The past three weeks have marked the biggest collective souring on high-yield bonds since last June, bringing an abrupt halt to the 10.4 percent return over the previous 10 months. Even short-term junk-rated notes -- typically more immune to such swings in sentiment -- have suffered, with investors yanking the most money ever from a Pacific Investment Management Co. exchange-traded fund focused on such debt.

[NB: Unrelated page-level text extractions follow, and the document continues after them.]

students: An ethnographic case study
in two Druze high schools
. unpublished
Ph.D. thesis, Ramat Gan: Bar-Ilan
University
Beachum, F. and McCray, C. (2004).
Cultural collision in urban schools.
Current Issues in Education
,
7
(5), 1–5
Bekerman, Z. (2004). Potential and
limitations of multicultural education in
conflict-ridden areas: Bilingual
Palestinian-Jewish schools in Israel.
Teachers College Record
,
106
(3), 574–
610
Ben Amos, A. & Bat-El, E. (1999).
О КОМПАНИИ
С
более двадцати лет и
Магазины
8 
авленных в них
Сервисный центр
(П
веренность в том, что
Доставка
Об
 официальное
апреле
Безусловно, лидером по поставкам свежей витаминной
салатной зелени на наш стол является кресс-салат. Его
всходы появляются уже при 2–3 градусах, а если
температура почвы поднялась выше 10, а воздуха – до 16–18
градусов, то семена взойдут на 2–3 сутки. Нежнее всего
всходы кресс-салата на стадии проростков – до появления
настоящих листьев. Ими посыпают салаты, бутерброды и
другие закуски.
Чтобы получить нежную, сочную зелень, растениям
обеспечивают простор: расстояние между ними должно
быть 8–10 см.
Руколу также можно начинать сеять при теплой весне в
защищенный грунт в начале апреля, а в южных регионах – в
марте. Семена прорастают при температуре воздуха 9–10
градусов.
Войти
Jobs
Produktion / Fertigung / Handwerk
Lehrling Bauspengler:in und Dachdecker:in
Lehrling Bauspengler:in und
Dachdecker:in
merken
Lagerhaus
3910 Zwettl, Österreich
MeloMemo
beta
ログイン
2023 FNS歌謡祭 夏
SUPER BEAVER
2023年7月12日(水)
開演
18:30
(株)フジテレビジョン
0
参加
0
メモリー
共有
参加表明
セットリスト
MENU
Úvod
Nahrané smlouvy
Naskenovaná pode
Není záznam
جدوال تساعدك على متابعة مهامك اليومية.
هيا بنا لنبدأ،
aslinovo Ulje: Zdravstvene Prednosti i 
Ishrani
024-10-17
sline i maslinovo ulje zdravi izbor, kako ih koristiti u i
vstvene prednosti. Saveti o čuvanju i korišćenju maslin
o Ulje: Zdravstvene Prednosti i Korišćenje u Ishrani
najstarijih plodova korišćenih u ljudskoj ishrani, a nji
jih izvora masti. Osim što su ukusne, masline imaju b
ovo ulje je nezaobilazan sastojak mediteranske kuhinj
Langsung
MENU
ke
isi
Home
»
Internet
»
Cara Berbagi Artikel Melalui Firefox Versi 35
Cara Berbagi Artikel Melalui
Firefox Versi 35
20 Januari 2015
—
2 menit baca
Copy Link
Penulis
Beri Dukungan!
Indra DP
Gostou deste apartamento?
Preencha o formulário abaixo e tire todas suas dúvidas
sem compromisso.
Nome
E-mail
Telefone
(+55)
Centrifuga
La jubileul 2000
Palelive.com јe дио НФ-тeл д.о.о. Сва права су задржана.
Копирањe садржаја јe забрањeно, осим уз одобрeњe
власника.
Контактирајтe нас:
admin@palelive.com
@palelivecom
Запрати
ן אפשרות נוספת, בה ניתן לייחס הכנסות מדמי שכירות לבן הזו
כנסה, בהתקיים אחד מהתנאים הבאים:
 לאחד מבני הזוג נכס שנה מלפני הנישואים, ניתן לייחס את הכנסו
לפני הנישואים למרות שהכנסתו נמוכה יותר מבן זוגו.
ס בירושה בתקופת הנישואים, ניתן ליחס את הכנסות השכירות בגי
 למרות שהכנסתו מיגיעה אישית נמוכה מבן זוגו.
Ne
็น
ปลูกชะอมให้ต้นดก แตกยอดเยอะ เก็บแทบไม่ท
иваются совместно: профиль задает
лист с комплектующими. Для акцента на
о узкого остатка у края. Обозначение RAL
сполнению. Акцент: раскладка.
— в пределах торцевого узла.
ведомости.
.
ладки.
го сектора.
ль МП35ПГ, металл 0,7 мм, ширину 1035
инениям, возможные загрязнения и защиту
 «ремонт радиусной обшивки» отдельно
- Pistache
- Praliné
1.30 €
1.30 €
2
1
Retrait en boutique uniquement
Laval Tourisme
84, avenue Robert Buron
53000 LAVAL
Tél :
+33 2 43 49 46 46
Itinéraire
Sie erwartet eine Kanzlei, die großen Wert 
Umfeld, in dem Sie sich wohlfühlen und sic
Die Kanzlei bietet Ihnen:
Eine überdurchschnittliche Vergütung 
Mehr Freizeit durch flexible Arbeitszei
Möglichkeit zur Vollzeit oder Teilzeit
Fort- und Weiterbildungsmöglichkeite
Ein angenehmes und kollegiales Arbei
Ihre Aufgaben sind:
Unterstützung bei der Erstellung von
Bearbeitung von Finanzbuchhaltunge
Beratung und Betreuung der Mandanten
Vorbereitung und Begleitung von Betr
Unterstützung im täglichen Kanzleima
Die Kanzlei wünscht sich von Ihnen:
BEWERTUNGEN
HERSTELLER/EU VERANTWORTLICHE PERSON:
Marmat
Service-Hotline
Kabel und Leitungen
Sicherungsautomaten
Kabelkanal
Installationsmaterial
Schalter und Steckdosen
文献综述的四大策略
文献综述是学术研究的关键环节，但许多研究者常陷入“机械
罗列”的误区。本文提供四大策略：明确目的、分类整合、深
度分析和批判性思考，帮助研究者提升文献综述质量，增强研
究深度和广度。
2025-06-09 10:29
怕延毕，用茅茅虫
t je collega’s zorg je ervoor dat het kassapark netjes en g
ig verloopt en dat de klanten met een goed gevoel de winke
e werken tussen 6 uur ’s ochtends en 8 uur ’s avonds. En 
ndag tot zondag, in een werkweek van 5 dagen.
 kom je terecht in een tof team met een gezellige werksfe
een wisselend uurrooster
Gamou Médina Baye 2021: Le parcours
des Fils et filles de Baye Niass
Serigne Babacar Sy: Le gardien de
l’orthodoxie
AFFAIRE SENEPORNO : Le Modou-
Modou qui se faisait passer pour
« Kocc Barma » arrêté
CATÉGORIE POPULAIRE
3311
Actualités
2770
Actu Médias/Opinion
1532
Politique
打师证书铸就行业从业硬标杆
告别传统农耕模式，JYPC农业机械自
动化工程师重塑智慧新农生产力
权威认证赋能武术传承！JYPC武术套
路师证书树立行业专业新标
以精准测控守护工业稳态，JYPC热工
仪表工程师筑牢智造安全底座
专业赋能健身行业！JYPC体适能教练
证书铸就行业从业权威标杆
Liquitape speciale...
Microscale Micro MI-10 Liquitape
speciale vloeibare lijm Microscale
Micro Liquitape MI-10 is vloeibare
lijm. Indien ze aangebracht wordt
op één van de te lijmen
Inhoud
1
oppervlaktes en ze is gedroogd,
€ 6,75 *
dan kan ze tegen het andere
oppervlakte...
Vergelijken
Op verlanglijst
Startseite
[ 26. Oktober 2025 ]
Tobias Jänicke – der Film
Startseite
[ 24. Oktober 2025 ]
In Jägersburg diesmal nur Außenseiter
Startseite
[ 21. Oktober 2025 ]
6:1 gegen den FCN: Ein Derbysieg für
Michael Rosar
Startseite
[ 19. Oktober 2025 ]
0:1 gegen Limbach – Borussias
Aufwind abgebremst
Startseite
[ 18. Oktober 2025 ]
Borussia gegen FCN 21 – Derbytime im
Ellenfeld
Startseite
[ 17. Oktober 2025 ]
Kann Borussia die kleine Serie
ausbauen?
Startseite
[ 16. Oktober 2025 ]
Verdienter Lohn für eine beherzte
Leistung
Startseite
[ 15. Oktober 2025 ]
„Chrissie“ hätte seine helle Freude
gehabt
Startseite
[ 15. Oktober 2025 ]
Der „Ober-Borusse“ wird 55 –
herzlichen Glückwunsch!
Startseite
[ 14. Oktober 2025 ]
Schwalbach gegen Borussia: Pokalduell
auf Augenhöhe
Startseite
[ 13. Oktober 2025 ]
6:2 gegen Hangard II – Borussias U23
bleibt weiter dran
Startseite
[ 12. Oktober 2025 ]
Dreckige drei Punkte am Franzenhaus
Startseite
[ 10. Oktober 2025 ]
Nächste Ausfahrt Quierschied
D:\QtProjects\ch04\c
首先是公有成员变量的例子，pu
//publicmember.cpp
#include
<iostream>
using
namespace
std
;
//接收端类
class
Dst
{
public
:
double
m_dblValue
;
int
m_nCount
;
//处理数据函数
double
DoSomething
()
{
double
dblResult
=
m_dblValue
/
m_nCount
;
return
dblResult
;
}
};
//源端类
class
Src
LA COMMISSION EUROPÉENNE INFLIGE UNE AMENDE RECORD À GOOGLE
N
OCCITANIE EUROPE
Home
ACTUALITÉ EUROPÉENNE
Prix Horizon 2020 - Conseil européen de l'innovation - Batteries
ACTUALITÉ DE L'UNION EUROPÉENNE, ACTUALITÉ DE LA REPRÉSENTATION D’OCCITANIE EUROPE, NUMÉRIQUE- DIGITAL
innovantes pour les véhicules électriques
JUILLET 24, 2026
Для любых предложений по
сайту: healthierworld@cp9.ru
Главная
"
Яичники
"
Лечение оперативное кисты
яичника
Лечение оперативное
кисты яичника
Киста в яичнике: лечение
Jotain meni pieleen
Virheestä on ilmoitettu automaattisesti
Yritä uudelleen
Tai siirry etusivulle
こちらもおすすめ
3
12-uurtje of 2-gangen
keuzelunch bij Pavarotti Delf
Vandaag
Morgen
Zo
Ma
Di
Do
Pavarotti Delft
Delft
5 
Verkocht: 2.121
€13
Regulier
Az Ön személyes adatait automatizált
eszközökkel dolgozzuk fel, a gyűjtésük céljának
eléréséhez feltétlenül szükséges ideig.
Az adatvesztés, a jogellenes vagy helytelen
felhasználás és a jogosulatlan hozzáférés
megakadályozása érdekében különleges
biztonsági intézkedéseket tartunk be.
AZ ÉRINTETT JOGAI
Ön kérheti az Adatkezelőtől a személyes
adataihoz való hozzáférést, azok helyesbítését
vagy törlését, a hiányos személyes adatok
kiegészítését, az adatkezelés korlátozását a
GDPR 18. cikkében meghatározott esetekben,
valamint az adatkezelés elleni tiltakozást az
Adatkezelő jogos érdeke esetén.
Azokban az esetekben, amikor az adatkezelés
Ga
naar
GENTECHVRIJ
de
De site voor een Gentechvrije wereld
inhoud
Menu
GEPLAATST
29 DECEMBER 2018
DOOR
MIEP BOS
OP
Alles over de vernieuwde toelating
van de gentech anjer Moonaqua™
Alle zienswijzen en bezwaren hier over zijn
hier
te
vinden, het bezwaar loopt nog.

It’s hard for bond buyers to stomach extra risk in the face of escalating conflicts in Gaza and Ukraine, especially when they’re getting about the lowest compensation ever to own speculative-grade debt. Borrowing costs are now starting to rise for the least-creditworthy U.S. companies amid the violence in some of the world’s more volatile regions, underscoring just how intertwined the global economy has become.
“The market reaction highlights what our credit investors considered the number one concern in our recent survey - namely, geopolitical risk,” wrote Bank of America Corp. (BAC) strategists led by Hans Mikkelsen in a July 17 report.
Last week they pulled $607 million from Pimco’s 0-5 Year High-Yield Corporate Bond index ETF, data compiled by Bloomberg show. That was the biggest withdrawal in the three-year-old fund’s history, and is a reversal in fortunes for an ETF that received $1.8 billion of deposits over the past year.
High-yield notes maturing in five years or less have lost 0.4 percent in July, Bank of America Merrill Lynch index data show. The overall U.S. junk-bond market is down 0.63 percent.
Federal Reserve Chair Janet Yellen’s warnings this month that “valuations appear stretched” in high yield have built on a growing sense of dread that this overheated asset class will result in severe losses when the market turns.
The same concern about rising rates doesn’t seem to be plaguing investors in higher-rated debt yet. They poured $2.8 billion into investment-grade bond funds last week, helping generate positive returns of 0.2 percent on the notes this month, Bank of America data show.
Meanwhile, yields on U.S. junk bonds have climbed to 5.94 percent from a record low of 5.69 percent on June 23, according to Bank of America Merrill Lynch index data.
In spite of the Fed’s pledge to keep benchmark interest rates low for a prolonged period, junk-bond investors are starting to get weak-kneed and preparing for the worst.